PROBLEM TO SOLVE.
All lines after the one containing "middle pip: (512, 627)", together with that line itself, should be written out exactly, down to the last line of the entries below.

Entries taken from a collection.
**********

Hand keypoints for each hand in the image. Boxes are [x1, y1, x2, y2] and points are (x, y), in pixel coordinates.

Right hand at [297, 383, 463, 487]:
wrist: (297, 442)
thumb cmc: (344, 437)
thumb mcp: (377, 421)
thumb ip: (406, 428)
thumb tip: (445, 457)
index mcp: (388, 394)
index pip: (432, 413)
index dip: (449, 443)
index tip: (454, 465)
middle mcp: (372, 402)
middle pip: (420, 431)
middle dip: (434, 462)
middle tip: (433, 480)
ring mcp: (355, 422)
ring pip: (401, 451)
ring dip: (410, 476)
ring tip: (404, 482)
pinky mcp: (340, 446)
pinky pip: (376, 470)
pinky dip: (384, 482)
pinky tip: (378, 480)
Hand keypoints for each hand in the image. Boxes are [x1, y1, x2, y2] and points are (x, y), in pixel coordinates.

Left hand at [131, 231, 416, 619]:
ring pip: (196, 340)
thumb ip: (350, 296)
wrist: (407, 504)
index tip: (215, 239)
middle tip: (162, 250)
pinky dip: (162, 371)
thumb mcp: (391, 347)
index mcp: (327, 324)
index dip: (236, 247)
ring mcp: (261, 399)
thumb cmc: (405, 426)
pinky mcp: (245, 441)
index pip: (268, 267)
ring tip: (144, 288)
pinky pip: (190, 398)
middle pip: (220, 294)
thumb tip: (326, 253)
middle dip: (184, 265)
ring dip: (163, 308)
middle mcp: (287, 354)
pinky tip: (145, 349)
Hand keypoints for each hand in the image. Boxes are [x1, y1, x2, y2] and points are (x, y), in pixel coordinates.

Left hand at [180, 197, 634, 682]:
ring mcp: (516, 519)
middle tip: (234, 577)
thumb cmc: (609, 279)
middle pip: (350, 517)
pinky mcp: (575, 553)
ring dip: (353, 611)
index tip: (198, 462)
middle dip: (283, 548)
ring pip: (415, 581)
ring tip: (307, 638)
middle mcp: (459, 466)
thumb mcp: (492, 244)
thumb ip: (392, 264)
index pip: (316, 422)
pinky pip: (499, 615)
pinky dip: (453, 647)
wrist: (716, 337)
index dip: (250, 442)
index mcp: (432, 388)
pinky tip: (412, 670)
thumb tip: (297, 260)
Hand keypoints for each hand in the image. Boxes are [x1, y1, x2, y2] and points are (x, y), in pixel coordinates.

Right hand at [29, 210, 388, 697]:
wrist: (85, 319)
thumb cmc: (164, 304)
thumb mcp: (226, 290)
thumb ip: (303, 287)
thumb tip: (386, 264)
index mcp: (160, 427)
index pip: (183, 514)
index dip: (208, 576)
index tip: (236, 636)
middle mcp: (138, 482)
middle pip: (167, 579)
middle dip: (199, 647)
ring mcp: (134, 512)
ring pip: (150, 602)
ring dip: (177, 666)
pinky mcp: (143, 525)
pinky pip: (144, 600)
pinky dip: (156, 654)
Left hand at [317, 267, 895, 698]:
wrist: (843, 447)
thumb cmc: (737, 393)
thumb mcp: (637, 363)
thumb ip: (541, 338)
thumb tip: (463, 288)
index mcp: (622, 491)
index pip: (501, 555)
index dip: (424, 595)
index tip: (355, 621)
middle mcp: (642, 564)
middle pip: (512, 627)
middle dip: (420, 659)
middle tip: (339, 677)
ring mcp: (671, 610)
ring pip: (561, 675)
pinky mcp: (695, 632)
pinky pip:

**********

WRITTEN RESPONSE.
middle pip: (512, 627)
middle dip: (420, 659)
middle tip: (339, 677)
ring mcp: (671, 610)
ring pip: (561, 675)
pinky mcp: (695, 632)
pinky pip:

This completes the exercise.